Develop and execute regulatory strategies and plans to ensure compliance with applicable laws, regulations, and standards. Stay updated on changes in regulatory requirements and translate them into actionable steps for the organization.

Regulatory affairs Manager is responsible for ensuring that every product their company sells meets relevant government legislation, and that patient safety and efficacy are at the forefront of business activities. Act as the critical liaison between their organisation, the products they sell and the regulatory authorities by applying their scientific, business and regulatory expertise.
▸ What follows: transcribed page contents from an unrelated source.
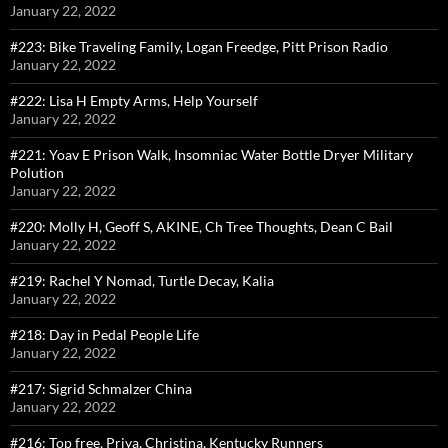
January 22, 2022
#223: Bike Traveling Family, Logan Freedge, Pitt Prison Radio
January 22, 2022
#222: Lisa H Empty Arms, Help Yourself
January 22, 2022
#221: Yoav E Prison Walk, Insomniac Water Bottle Dryer Military
Polution
January 22, 2022
#220: Molly H, Geoff S, AKINE, Ch Tree Thoughts, Dean C Bail
January 22, 2022
#219: Rachel Y Nomad, Turtle Decay, Kalia
January 22, 2022
#218: Day in Pedal People Life
January 22, 2022
#217: Sigrid Schmalzer China
January 22, 2022
#216: Top free, Priya, Christina, Kentucky Runners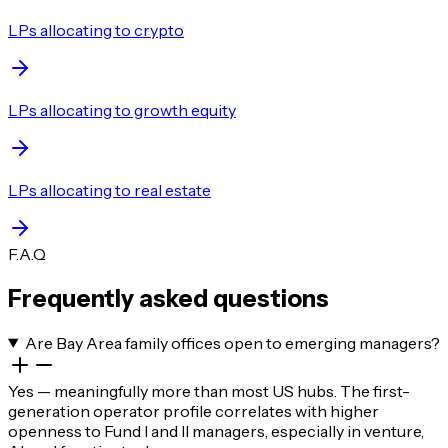
LPs allocating to crypto
LPs allocating to growth equity
LPs allocating to real estate
F.A.Q
Frequently asked questions
Are Bay Area family offices open to emerging managers?
Yes — meaningfully more than most US hubs. The first-
generation operator profile correlates with higher
openness to Fund I and II managers, especially in venture,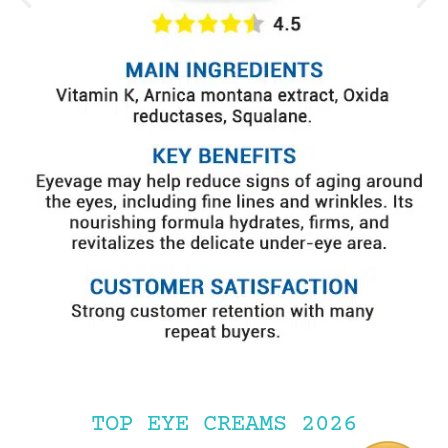
TOP EYE CREAMS 2026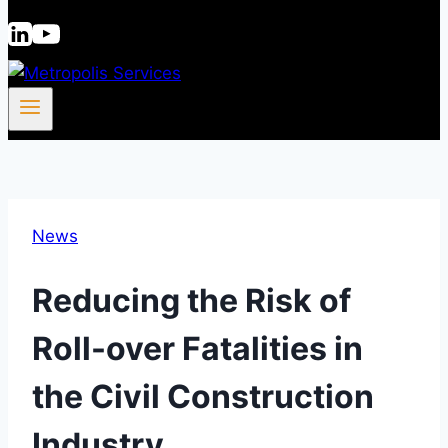
News
Reducing the Risk of
Roll-over Fatalities in
the Civil Construction
Industry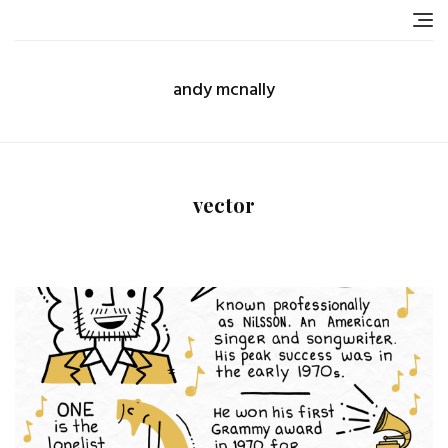
Skip
to
content
andy mcnally
vector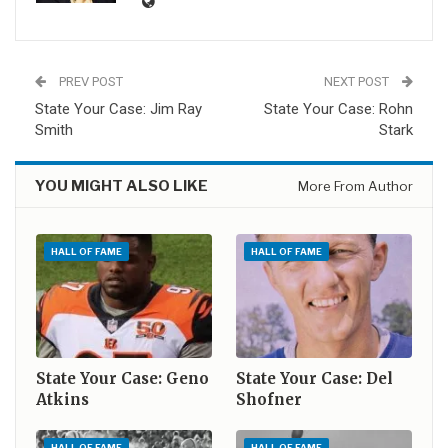
PREV POST
NEXT POST
State Your Case: Jim Ray
State Your Case: Rohn
Smith
Stark
YOU MIGHT ALSO LIKE
More From Author
HALL OF FAME
HALL OF FAME
State Your Case: Geno
State Your Case: Del
Atkins
Shofner
HALL OF FAME
HALL OF FAME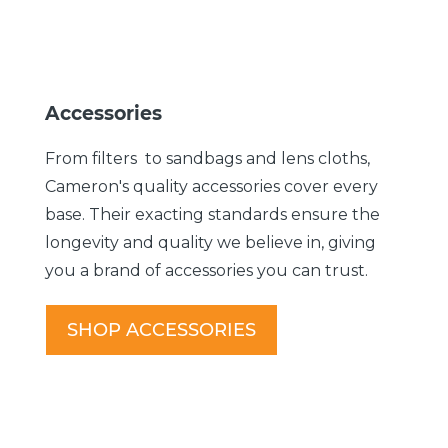
Accessories
From filters to sandbags and lens cloths,
Cameron's quality accessories cover every
base. Their exacting standards ensure the
longevity and quality we believe in, giving
you a brand of accessories you can trust.
SHOP ACCESSORIES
• Manage the registration of pharmaceutical products, as well as medical devices and API in your countries and regions.
• Support the maintenance of regulatory files and tracking databases to ensure prompt and accurate access to company regulatory information (concerning current, pending and future approvals and renewals)
• Provide regulatory expertise to scientists and senior management on new product development, and assist with the preparation and submission of regulatory documentation
• Assist in reviewing product and process documentation for assigned projects to ensure compliance with requirements, as well as monitor renewals to strict deadlines
• Act as liaison between multiple project teams to obtain significant information as well as answer queries that may arise
• Communicate design changes to existing products and company practices where necessary
• Plan and develop product trials and interpret trial data, as well as take part in marketing activities for packaging or advertising approvals
• Stay up to date with the latest rules and regulations
• Give presentations to regulatory authorities
• Write appropriate standard harmonised regulatory affairs operating procedures for the company
• Coordinate local compliance activities: impact assessment on local Change Control, define the local regulatory strategy for drug product communications, in compliance with local regulation.

• Bachelor Degree in Life Science disciplines, preferably in Pharmacy / CTF / Biological Sciences / Chemistry. A specialisation in Regulatory Affairs is a plus.
• At least 5 years experience in regulatory field within pharmaceutical industry, preferably in companies with manufacturing sites for medical products
• Knowledge of medicines legislation, GMP and reference guidelines.
• Experience with AIFA and AGES is prefered.
• Experience in using the various applications of the AIFA portal.
• Good communication skills – both written and verbal
• Skills of team working, critical thinking and planning, meeting deadlines efficiently.
• The ability to work under pressure and to tight deadlines
• Fluent in both spoken and written English. Fluency in another major European language is preferred.